◆ **TEXT SHOWN**:

###

How to use Python iterators elegantly

Question

I am trying to use iterators more for looping since I heard it is faster than index looping. One thing I am not sure is about how to treat the end of the sequence nicely. The way I can think of is to use try and except StopIteration, which looks ugly to me.

To be more concrete, suppose we are asked to print the merged sorted list of two sorted lists a and b. I would write the following

aNull = False
I = iter(a)
try:
    tmp = I.next()
except StopIteration:
    aNull = True

for x in b:
    if aNull:
        print x
    else:
        if x < tmp:
            print x
        else:
            print tmp,x
            try:
                tmp = I.next()
            except StopIteration:
                aNull = True

while not aNull:
    print tmp
    try:
        tmp = I.next()
    except StopIteration:
        aNull = True

How would you code it to make it neater?

Answer 1

I think handling a and b more symmetrically would make it easier to read. Also, using the built-in next function in Python 2.6 with a default value avoids the need to handle StopIteration:

def merge(a, b):
    """Merges two iterators a and b, returning a single iterator that yields
    the elements of a and b in non-decreasing order.  a and b are assumed to each
    yield their elements in non-decreasing order."""

    done = object()
    aNext = next(a, done)
    bNext = next(b, done)

    while (aNext is not done) or (bNext is not done):
        if (bNext is done) or ((aNext is not done) and (aNext < bNext)):
            yield aNext
            aNext = next(a, done)
        else:
            yield bNext
            bNext = next(b, done)

for i in merge(iter(a), iter(b)):
    print i

The following function generalizes the approach to work for arbitrarily many iterators.

def merge(*iterators):
    """Merges a collection of iterators, returning a single iterator that yields
    the elements of the original iterators in non-decreasing order.  Each of
    the original iterators is assumed to yield its elements in non-decreasing
    order."""

    done = object()
    n = [next(it, done) for it in iterators]

    while any(v is not done for v in n):
        v, i = min((v, i) for (i, v) in enumerate(n) if v is not done)
        yield v
        n[i] = next(iterators[i], done)

Answer 2

You're missing the whole point of iterators. You don't manually call I.next(), you just iterate through I.

for tmp in I:
    print tmp

Edited

To merge two iterators, use the very handy functions in the itertools module. The one you want is probably izip:

merged = []
for x, y in itertools.izip(a, b):
    if x < y:
        merged.append(x)
        merged.append(y)
    else:
        merged.append(y)
        merged.append(x)

Edit again

As pointed out in the comments, this won't actually work, because there could be multiple items from list a smaller than the next item in list b. However, I realised that there is another built-in funciton that deals with this: heapq.merge.

Answer 3

The function sorted works with lists and iterators. Maybe it is not what you desire, but the following code works.

a.expand(b)
print sorted(iter(a))

###

◆ **ENTRIES SUPPLIED**:
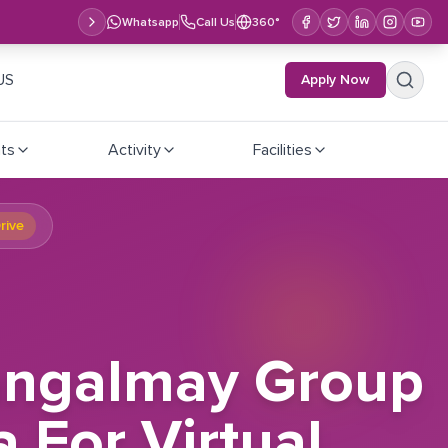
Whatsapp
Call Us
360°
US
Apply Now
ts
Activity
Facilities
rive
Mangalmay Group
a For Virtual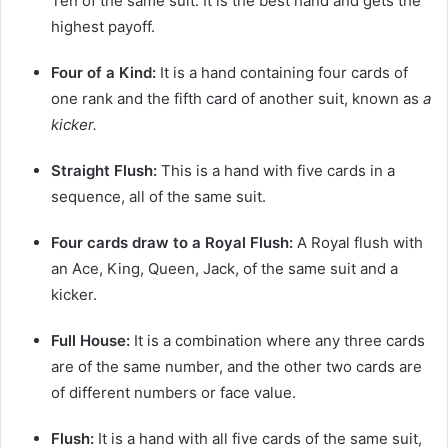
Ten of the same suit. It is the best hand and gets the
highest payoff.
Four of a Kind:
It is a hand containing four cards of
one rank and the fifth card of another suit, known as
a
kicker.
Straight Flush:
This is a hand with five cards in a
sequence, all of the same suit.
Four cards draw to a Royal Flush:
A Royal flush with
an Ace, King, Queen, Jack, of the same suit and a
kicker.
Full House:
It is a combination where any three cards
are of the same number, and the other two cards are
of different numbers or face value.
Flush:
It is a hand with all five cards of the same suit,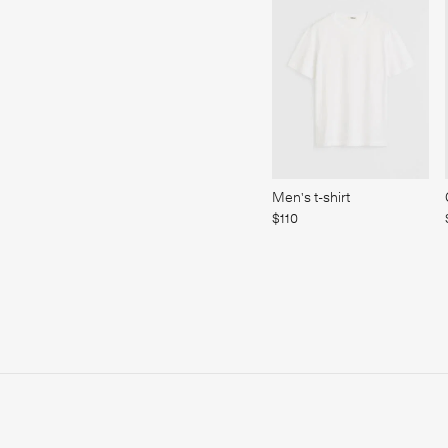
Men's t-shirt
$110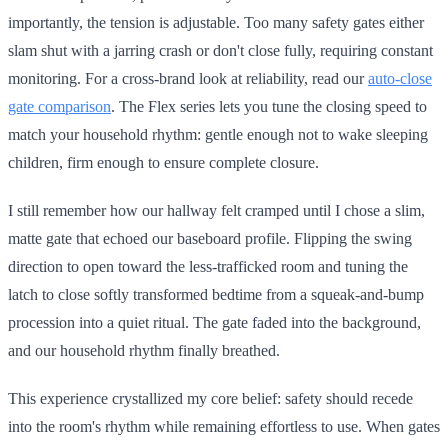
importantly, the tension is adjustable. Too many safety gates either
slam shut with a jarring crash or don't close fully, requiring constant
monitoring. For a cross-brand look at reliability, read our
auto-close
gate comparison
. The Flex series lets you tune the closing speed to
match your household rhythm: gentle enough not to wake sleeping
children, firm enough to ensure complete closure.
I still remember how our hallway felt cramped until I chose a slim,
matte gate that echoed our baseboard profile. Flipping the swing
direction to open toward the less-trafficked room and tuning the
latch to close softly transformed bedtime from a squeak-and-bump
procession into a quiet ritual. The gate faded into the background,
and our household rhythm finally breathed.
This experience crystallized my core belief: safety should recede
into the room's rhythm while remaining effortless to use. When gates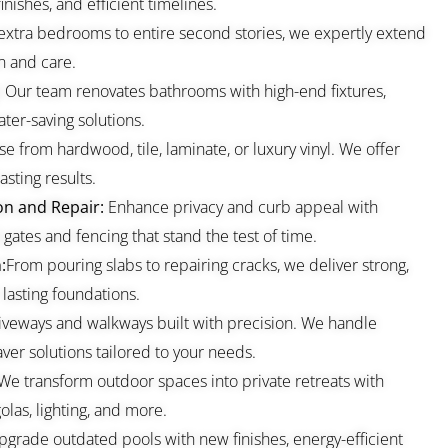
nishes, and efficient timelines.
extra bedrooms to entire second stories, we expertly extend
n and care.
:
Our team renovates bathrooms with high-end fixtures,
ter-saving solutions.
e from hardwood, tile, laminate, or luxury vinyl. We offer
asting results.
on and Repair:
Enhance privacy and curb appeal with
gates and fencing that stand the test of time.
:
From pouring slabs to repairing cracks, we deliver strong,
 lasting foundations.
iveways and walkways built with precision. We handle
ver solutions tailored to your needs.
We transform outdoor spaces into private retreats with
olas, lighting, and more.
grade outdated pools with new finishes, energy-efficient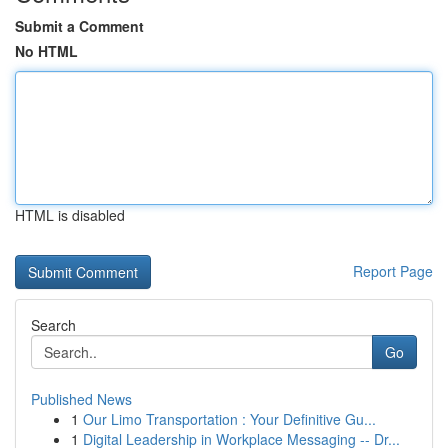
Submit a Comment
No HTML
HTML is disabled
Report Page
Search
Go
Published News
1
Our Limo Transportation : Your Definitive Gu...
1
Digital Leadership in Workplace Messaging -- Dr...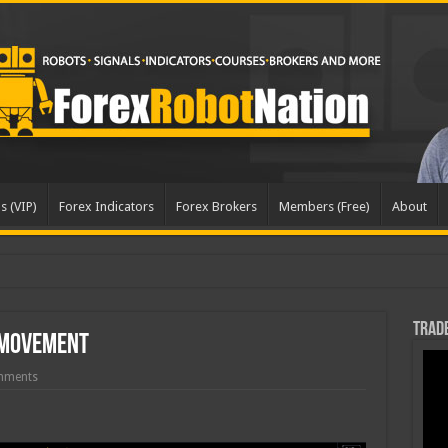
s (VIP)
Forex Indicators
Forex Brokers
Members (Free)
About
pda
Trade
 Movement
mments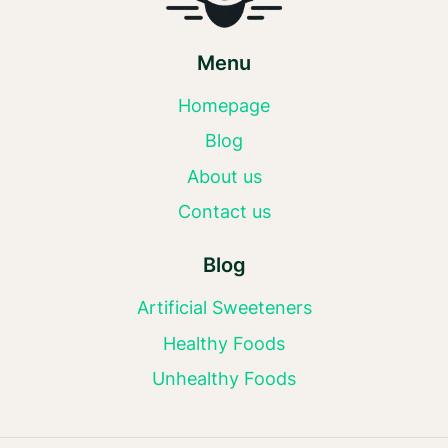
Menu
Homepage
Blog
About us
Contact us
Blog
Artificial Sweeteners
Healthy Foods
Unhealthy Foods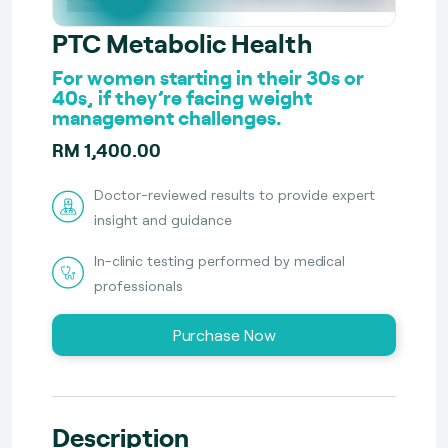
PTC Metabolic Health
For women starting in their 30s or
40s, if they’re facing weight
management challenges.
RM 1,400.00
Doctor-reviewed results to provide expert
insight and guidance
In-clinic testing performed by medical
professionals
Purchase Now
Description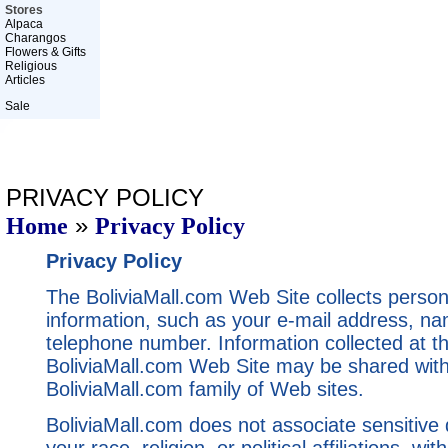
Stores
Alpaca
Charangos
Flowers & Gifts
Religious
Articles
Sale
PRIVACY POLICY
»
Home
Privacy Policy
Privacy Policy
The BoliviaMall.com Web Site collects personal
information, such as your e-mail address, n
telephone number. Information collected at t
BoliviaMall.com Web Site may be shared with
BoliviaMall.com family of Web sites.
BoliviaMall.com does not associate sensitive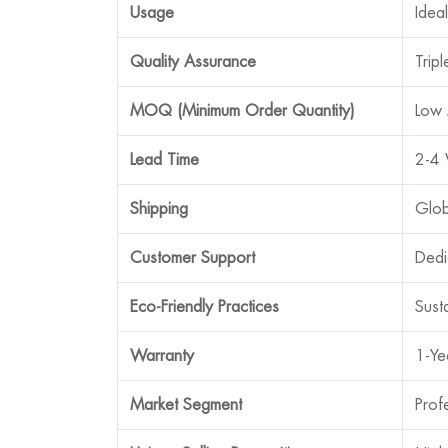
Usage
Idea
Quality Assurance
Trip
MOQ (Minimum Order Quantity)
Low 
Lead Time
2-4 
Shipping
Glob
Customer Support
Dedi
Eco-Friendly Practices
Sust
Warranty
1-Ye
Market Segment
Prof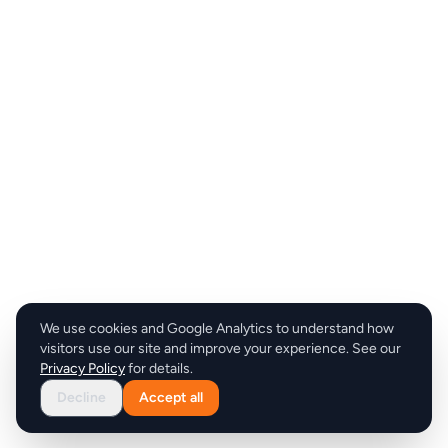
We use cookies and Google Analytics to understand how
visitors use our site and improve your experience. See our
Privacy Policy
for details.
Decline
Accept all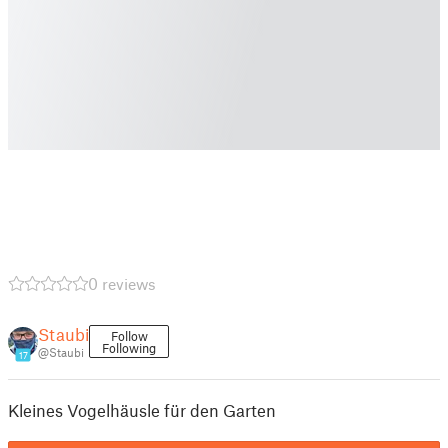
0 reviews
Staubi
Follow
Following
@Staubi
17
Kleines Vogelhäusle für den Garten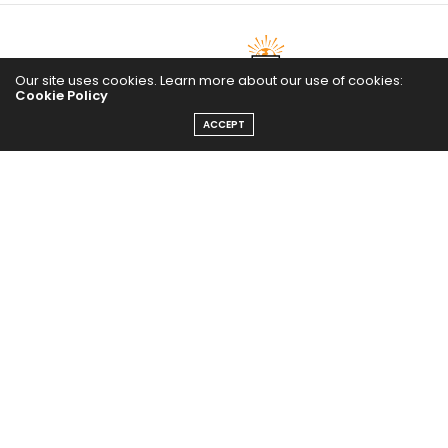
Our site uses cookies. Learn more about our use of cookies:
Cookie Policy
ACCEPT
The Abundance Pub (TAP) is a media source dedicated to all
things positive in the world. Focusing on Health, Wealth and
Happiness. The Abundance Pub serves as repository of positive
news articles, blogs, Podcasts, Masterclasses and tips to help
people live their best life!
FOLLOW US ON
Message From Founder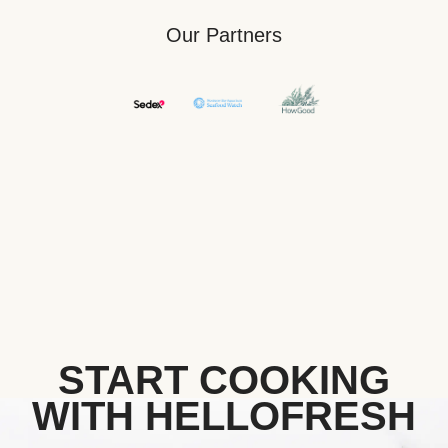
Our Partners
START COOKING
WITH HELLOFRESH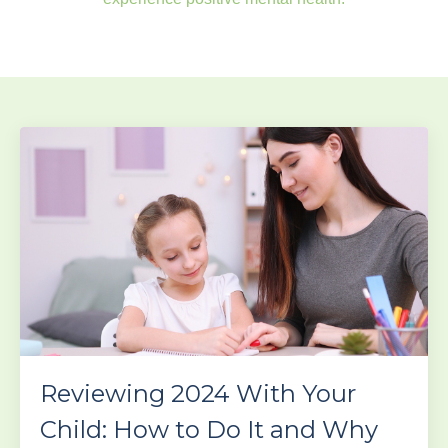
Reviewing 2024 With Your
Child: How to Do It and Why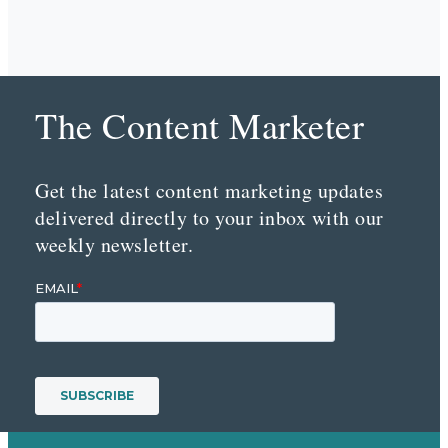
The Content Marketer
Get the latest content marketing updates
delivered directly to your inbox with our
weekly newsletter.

###

◆ **DESCRIPTION OF THE TASK**: Extract the part of the Python iterators thread above that starts with "merged = []" and goes on through "with this: heapq.merge.", copying it word for word.

◆ **SOLUTION FOR THIS TASK**:
merged = []
for x, y in itertools.izip(a, b):
    if x < y:
        merged.append(x)
        merged.append(y)
    else:
        merged.append(y)
        merged.append(x)

Edit again

As pointed out in the comments, this won't actually work, because there could be multiple items from list a smaller than the next item in list b. However, I realised that there is another built-in funciton that deals with this: heapq.merge.